Kenneth told the court that he had relied on information that he claimed he found after a search on Google, and decided not to include the money on his tax return. Instead, he referred to the money as a "self-directed IRA" and claimed it wasn't reportable. He eventually agreed the income should have been reported, but argued the penalty shouldn't apply.
Relief from penalties can be granted in certain circumstances. Relying on third party tax advice may be a good excuse for abating a penalty so long as you use "ordinary business care and prudence." Unfortunately, Kenneth failed to provide the web site links he allegedly relied on, nor could he point to any other evidence that supported his claim. The court didn't believe he exercised ordinary business care and prudence when failing to report the IRA withdrawals. As a result, he lost the entire case. (You can read the Woodard Tax Court opinion here.)

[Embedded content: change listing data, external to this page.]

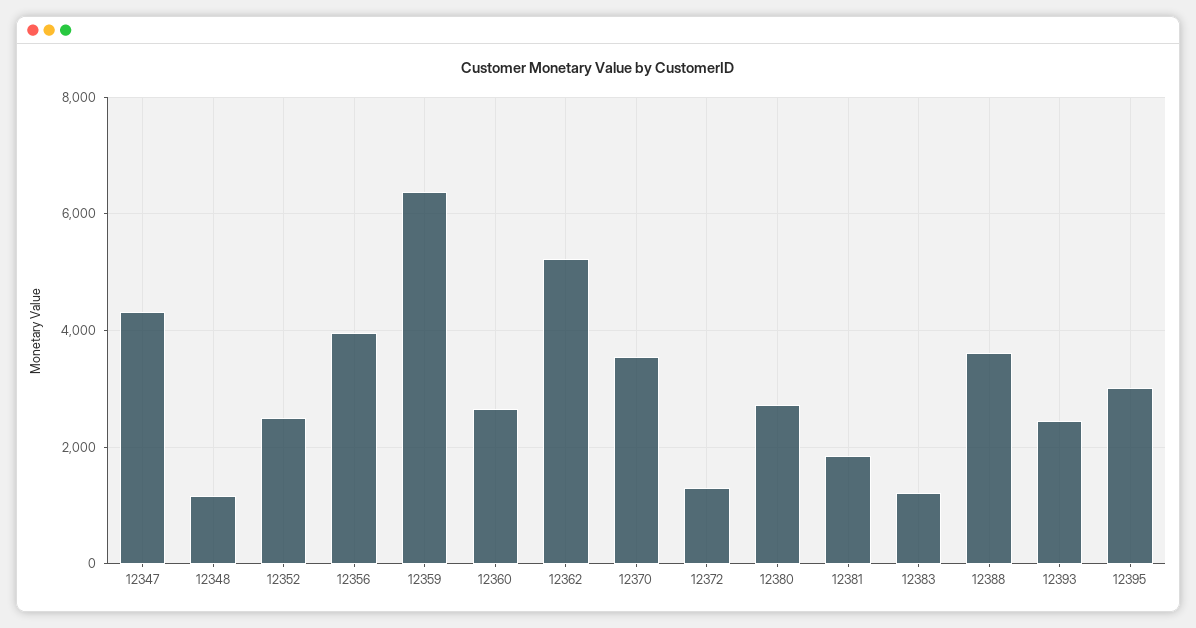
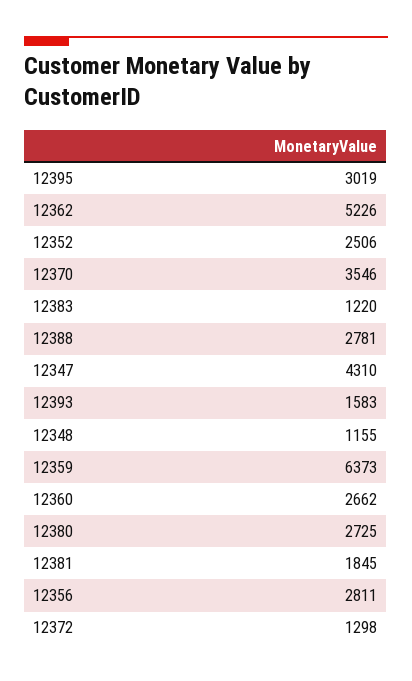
  {
    "12347": 4310,
    "12348": 1155,
    "12352": 2506,
-   "12356": 4000,
+   "12356": 2811,
    "12359": 6373,
    "12360": 2662,
    "12362": 5226,
    "12370": 3546,
    "12372": 1298,
    "12380": 2725,
    "12381": 1845,
    "12383": 1220,
-   "12388": 3600,
+   "12388": 2781,
-   "12393": 2400,
+   "12393": 1583,
    "12395": 3019
  }

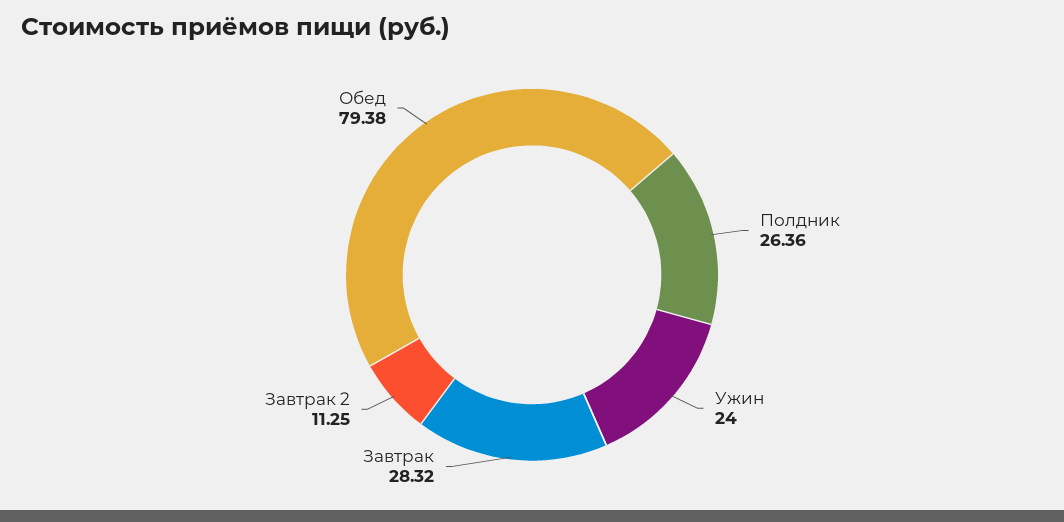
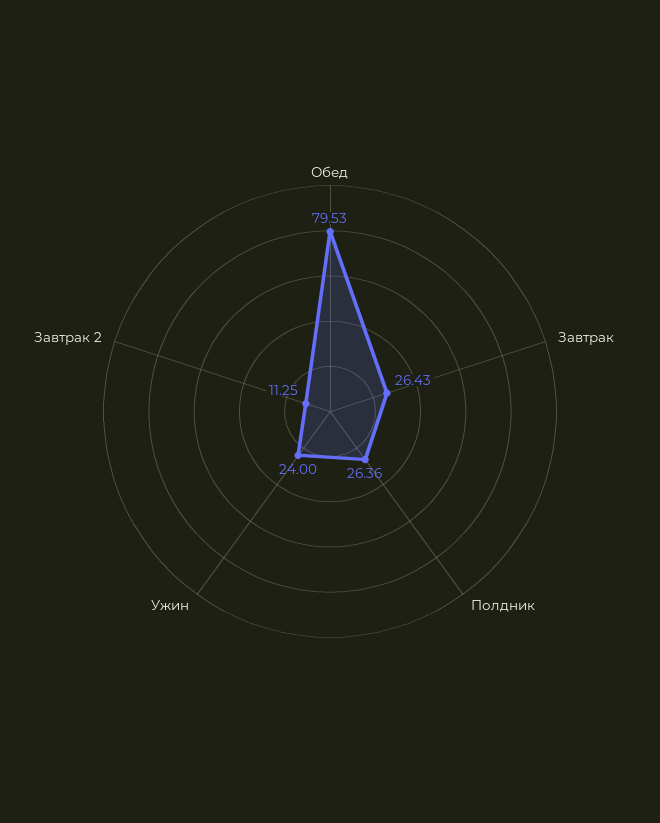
  {
    "Полдник": 26.36,
    "Ужин": 24,
-   "Завтрак": 28.32,
+   "Завтрак": 26.43,
    "Завтрак 2": 11.25,
-   "Обед": 79.38
+   "Обед": 79.53
  }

Perseverance Will Help You Through
As encouraging as some of these cases may be, you can't rely on them to prove your own case. By law, a Tax Court opinion for a small case, or a dispute under $50,000, cannot be treated as precedent for other cases. There are, however, some good lessons to be learned from these taxpayers:
- Stick to your guns. When you believe you're making the right decision, don't be intimidated. A majority of the cases filed in Tax Court are filed by pro se taxpayers; if you don't have the money to pay for an attorney, don't assume your case is a lost cause.
- Be patient. It can take up to a year before your case is assigned a date once you file your petition. Singleton-Clarke didn't receive a favorable result until nearly three years after the IRS audited her return. Don't be put off by the passage of time. You might even take the time to try and resolve your case directly with the IRS; a majority of cases are settled before reaching Tax Court.
- Be thorough. A case can turn on facts and circumstances. Be sure you understand the argument from the IRS and that your facts support your answer. Don't leave out key facts or evidence. Even if the evidence isn't necessarily flattering, such as Rohrs' blood alcohol content, it's part of your story. You need to offer sufficient detail for the court to understand your position.
- Keep good records. When you get advice, write it down or ask your tax pro to put it in writing. Don't attempt, as Kenneth Woodard did, to rely on your memory.
- Know enough to know when you're in over your head. I'm certainly not going to tell you that you have to hire an attorney to beat the IRS. Singleton-Clarke and Rohrs have proven that's not true. But if you're overwhelmed or you feel you need help, get an attorney. The IRS will certainly have one on their side.